4. Community Benefits May Count Toward PILOT Payments
One prominent example of community benefits counting toward nonprofits' payments under a PILOT is the city of Boston, which currently has the largest PILOT program in the country based on revenues. In the Boston program, community benefits, such as public health initiatives, may count for up to 50 percent of the full PILOT payment. Because of the individualized nature of PILOT agreements, it may be possible for health providers in other jurisdictions to argue for inclusion of similar provisions in their agreements with municipalities. Due to federal law requirements, such as those under Internal Revenue Code Section 501(r), as well as the long history of nonprofit hospitals providing uncompensated care, this may be a way for hospitals to reap the benefits of PILOT involvement while lessening some of the more burdensome financial requirements.

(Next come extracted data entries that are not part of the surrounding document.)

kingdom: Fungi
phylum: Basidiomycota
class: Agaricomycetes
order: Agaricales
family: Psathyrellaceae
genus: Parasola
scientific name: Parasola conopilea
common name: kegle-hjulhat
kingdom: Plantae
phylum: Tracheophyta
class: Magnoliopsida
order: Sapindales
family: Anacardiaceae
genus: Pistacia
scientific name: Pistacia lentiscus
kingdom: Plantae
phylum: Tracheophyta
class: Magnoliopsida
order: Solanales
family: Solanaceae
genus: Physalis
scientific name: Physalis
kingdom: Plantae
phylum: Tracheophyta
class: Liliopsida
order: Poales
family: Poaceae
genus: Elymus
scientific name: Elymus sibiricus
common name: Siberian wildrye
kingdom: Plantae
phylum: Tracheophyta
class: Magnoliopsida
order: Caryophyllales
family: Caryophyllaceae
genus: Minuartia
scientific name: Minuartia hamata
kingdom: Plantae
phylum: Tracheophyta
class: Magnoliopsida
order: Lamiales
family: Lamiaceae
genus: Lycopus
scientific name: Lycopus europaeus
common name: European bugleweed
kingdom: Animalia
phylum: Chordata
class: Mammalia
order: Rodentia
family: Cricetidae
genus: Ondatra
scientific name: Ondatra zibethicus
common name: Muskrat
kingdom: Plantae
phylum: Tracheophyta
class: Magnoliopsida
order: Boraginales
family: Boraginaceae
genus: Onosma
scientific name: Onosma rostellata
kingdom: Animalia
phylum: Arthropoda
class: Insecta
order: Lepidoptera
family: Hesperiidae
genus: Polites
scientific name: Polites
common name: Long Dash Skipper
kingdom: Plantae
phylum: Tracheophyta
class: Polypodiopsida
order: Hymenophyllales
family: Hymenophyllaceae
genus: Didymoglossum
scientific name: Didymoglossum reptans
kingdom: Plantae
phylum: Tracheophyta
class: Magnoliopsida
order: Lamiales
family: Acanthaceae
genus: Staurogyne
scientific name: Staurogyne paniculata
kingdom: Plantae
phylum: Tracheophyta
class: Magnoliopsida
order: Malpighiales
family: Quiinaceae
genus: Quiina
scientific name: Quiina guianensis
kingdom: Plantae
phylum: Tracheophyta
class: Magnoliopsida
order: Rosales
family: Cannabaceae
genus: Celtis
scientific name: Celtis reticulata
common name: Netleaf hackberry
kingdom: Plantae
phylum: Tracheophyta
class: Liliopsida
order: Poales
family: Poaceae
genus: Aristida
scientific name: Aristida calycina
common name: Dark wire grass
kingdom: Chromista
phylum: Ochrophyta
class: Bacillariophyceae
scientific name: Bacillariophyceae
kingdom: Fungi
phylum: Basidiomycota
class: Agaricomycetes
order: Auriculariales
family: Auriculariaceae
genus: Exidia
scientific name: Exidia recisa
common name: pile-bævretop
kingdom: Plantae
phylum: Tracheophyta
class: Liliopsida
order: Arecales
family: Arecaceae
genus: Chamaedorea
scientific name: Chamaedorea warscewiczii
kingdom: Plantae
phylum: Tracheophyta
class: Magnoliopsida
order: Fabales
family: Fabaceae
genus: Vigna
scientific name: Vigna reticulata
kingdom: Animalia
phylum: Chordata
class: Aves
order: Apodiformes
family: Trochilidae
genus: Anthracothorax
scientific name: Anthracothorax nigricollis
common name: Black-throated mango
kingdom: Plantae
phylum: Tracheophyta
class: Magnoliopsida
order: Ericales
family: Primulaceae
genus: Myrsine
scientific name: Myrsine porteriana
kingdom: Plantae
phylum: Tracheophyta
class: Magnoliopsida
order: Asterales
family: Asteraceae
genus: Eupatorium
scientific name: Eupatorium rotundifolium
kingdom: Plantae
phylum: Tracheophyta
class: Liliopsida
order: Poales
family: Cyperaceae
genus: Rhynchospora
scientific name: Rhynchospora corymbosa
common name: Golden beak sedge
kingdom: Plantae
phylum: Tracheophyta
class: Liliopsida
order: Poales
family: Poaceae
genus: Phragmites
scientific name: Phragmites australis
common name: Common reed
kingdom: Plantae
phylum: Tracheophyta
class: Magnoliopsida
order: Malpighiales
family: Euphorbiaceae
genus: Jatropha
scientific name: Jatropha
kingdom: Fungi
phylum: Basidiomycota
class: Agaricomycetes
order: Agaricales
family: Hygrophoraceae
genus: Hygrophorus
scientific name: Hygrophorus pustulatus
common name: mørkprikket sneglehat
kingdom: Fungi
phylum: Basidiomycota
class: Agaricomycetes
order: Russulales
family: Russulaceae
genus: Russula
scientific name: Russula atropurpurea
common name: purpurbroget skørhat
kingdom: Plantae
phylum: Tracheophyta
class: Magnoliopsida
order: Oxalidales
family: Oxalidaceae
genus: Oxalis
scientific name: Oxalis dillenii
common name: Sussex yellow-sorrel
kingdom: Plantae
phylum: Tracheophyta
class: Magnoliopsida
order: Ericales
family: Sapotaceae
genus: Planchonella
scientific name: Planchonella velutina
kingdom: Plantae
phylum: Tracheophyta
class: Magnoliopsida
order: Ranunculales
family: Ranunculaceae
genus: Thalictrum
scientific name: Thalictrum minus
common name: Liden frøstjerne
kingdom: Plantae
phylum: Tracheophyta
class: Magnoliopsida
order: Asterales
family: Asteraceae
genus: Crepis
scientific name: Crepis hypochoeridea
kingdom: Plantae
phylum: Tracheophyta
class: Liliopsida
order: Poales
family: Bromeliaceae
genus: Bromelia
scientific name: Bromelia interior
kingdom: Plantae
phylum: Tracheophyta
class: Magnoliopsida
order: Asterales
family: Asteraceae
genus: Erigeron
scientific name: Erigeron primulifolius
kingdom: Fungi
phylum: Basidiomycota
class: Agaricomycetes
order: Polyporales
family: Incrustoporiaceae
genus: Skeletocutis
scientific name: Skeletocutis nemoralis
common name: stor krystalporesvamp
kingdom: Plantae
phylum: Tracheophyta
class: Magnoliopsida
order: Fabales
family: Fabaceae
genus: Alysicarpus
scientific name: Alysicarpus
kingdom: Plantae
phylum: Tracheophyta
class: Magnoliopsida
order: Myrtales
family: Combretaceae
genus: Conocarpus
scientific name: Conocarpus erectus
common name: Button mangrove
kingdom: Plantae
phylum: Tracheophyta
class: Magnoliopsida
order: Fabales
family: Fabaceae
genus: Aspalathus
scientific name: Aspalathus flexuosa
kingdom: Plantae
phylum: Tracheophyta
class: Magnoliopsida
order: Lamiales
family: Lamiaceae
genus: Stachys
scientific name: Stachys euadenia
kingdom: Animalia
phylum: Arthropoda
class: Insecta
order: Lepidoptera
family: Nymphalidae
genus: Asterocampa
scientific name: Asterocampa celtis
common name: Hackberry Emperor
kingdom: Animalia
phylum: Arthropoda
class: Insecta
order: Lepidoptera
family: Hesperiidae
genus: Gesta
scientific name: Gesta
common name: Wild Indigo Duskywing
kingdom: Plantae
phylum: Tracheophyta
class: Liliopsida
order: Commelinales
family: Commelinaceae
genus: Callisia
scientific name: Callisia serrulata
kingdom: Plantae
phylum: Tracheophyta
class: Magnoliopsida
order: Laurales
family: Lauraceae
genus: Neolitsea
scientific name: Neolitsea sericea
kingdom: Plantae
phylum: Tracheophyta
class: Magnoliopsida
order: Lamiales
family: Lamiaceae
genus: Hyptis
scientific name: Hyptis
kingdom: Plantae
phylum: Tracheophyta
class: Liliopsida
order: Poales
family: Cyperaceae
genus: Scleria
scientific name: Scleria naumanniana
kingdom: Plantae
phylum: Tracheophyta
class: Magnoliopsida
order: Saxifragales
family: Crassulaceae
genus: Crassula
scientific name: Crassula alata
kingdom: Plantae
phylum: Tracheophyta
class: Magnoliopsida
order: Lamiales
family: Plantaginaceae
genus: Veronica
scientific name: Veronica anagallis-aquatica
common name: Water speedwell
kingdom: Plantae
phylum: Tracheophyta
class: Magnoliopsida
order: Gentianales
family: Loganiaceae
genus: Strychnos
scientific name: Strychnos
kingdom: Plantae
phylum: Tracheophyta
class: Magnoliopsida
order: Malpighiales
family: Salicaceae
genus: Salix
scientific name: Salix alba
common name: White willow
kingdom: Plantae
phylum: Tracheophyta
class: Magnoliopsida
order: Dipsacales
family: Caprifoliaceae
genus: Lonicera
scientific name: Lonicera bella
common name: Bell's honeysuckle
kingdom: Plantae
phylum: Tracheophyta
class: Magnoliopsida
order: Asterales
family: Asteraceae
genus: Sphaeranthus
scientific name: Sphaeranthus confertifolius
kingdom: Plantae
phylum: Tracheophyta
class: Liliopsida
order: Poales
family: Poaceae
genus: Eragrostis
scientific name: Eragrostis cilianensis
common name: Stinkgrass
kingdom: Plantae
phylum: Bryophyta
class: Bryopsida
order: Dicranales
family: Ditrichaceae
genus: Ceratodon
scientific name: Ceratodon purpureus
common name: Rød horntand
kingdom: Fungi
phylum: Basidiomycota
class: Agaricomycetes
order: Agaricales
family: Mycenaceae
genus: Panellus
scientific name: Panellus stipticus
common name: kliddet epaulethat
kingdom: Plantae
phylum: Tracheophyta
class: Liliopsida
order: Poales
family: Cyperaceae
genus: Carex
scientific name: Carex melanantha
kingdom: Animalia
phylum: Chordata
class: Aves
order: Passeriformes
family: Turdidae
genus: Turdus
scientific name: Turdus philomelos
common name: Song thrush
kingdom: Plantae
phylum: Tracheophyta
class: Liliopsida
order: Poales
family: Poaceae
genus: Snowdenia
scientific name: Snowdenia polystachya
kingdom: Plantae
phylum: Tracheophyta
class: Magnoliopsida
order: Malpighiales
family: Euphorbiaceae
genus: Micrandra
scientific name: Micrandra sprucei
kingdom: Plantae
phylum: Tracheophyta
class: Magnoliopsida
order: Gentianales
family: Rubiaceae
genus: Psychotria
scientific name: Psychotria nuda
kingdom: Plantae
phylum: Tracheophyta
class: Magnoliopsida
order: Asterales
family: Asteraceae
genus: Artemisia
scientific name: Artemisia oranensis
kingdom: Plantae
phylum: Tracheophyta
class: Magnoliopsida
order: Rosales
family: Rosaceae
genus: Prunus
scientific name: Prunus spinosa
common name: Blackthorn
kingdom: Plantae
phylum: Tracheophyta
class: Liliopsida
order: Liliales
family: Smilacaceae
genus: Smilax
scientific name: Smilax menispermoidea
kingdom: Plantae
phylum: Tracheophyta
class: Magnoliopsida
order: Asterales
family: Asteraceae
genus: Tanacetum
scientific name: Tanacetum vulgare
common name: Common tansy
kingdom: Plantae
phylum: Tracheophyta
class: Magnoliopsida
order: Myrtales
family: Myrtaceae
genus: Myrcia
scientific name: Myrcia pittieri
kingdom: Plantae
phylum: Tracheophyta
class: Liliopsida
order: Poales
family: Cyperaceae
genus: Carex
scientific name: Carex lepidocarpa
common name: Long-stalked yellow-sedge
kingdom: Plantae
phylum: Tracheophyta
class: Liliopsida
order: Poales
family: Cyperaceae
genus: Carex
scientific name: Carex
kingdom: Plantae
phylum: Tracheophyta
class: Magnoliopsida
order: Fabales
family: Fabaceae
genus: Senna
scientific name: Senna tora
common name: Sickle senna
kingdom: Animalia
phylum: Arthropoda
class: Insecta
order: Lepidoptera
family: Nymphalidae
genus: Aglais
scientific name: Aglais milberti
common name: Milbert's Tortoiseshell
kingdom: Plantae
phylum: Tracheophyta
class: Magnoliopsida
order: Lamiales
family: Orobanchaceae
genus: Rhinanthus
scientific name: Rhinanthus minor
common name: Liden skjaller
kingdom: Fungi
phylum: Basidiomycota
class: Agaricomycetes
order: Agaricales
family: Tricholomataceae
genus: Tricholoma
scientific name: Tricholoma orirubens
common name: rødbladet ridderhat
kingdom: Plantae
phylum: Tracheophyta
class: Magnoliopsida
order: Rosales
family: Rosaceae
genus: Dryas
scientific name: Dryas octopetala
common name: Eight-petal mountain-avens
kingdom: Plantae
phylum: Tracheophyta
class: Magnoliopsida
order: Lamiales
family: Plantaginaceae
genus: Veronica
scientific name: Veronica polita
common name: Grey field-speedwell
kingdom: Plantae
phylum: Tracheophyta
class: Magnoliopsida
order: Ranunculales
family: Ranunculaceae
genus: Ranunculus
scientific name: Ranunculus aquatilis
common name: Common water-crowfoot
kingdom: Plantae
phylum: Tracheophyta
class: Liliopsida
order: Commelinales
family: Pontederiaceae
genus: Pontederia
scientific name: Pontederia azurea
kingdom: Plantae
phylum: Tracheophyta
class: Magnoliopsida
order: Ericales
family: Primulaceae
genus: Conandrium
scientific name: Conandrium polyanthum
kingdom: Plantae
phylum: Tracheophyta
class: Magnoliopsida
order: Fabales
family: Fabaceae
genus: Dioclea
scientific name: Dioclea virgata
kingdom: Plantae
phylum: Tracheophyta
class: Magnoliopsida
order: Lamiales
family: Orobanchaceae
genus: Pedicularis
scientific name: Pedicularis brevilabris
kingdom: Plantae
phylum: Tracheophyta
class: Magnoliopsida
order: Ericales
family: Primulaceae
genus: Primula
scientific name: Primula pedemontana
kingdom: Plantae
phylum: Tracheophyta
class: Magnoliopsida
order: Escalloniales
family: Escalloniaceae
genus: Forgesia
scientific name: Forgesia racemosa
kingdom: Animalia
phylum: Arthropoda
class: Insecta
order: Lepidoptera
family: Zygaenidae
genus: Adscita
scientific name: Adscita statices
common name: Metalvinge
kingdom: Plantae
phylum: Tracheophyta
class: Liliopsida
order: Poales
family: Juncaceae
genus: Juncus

5. PILOTs Are Typically Long Term in Nature
It is not uncommon for PILOT agreements to run for several decades. Agreements can be structured as lump sum payments with annual percentage increases or as a percentage of property value, square footage, hospital beds or productivity metrics. Municipalities sometimes prefer the certainty of lump sum payments over other approaches that could result in wide variation in PILOT amounts from year to year. However, lump sum payments can create a gamble for hospitals. On the one hand, if the hospital acquires significant real property holdings during the term of the PILOT, it might come out ahead. On the other hand, if the hospital divests itself of significant holdings, it might end up paying more than it otherwise would have.